Some side effects may only be seen in your blood tests and may not appear immediately after you start receiving CABENUVA injections. If you get any of these effects, and if they are severe, your doctor may advise you to stop CABENUVA injections.
As well as the effects listed below for CABENUVA injections, other conditions can develop during combination therapy for HIV.
Do not be alarmed by the following lists of side effects. You may not experience any of them.
Ask your doctor or pharmacist to answer any questions you may have.
Tell your doctor or pharmacist if you notice any of the following and they worry you:
Very common side effects
These may affect more than 1 in 10 people:
headache
injection site reactions - in clinical studies, these were generally mild to moderate and became less frequent over time.
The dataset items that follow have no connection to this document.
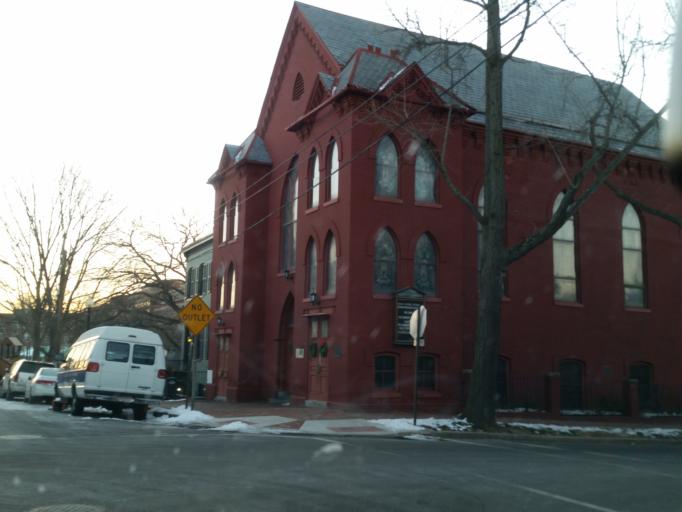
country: US
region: Washington, D.C.
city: Washington, D.C.
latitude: 38.9077
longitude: -77.0559
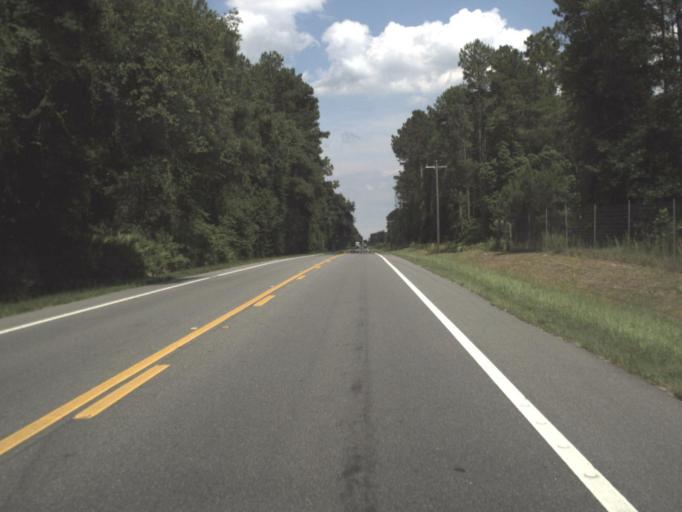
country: US
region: Florida
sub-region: Putnam County
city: Interlachen
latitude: 29.7258
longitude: -81.8411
Symptoms may include:
very common: pain and discomfort, a hardened mass or lump
common: redness, itching, swelling, bruising, warmth or discolouration.
uncommon: numbness, minor bleeding, an abscess (collection of pus) or cellulitis (warmth, swelling or redness).
feeling hot (pyrexia)
Common side effects
These may affect up to 1 in 10 people:
depression
anxiety
abnormal dreams
difficulty sleeping (insomnia)
dizziness
feeling sick (nausea)
vomiting
stomach pain (abdominal pain)
wind (flatulence)
diarrhoea
rash
muscle pain (myalgia)
lack of energy (fatigue)
feeling weak (asthenia)
generally feeling unwell (malaise)
weight gain
Uncommon side effects
These may affect up to 1 in 100 people:
feeling drowsy (somnolence)
liver damage
changes in liver blood tests
Other side Effects that may show up in blood tests
Other side effects have occurred in some people but their exact frequency is unknown:
increase in bilirubin (a substance produced by the liver) in the blood
an increase in the level of enzymes produced in the muscles (creatine phosphokinase, creatinine)
Tell your doctor or pharmacist if you notice anything that is making you feel unwell.

After receiving CABENUVA

Storage

Keep your injections in the pack until it is time to take them.
Keep your injections in a refrigerator at 2°C to 8°C. Do not freeze.
Keep it where children cannot reach it.

Disposal

If your doctor tells you to stop this medicine or the expiry date has passed, ask your pharmacist what to do with any medicine that is left over.

Product description

What it looks like

CABENUVA 2 mL
Each carton contains the following components:
1 vial of 2 mL cabotegravir prolonged-release suspension for injection which is a white to light pink suspension.
1 vial of 2 mL rilpivirine prolonged-release suspension for injection which is a white to off-white suspension
2 vial adaptors
2 syringes
2 needles (23 gauge, 1½ inch)
CABENUVA 3 mL
Each carton contains the following components:
1 vial of 3 mL cabotegravir prolonged-release suspension for injection which is a white to light pink suspension.
1 vial of 3 mL rilpivirine prolonged-release suspension for injection which is a white to off-white suspension
2 vial adaptors
2 syringes
2 needles (23 gauge, 1½ inch)

Ingredients

CABENUVA 2 mL
Active ingredients:
cabotegravir 400 mg
rilpivirine 600 mg
Cabotegravir injections contains the following other ingredients:
mannitol
polysorbate 20
macrogol 3350
water for injections
Rilpivirine injections contains the following other ingredients:
citric acid monohydrate
glucose monohydrate
poloxamer
sodium phosphate monohydrate
sodium hydroxide
water for injections
CABENUVA 3 mL
Active ingredients:
cabotegravir 600 mg
rilpivirine 900 mg
Cabotegravir injections contains the following other ingredients:
mannitol
polysorbate 20
macrogol 3350
water for injections
Rilpivirine injections contains the following other ingredients:
citric acid monohydrate
glucose monohydrate
poloxamer
sodium phosphate monohydrate
sodium hydroxide
water for injections

Supplier

CABENUVA is supplied in Australia by:
ViiV Healthcare Pty Ltd
Level 4, 436 Johnston Street
Abbotsford, VIC 3067
Australia
AUST R 323783 & 323784.
Trade marks are owned by or licenced to the ViiV Healthcare group of companies.
© 2021 ViiV Healthcare group of companies or its licensor.
This leaflet was prepared on 21 January 2021.